§ **Task details**
Take the line with "en portfölj som" and all lines after it, through the end of the records below, and repeat them exactly.

● ● ● ● ● ● ●

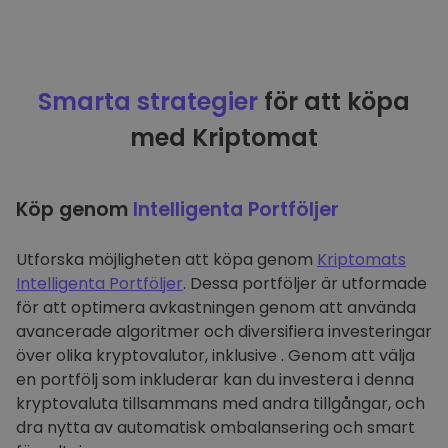
Smarta strategier
för att köpa
med Kriptomat
Köp genom
Intelligenta Portföljer
Utforska möjligheten att köpa genom
Kriptomats
Intelligenta Portföljer
. Dessa portföljer är utformade
för att optimera avkastningen genom att använda
avancerade algoritmer och diversifiera investeringar
över olika kryptovalutor, inklusive . Genom att välja
en portfölj som inkluderar kan du investera i denna
kryptovaluta tillsammans med andra tillgångar, och
dra nytta av automatisk ombalansering och smart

● ● ● ● ● ● ●

§ **Completed task**
en portfölj som inkluderar kan du investera i denna
kryptovaluta tillsammans med andra tillgångar, och
dra nytta av automatisk ombalansering och smart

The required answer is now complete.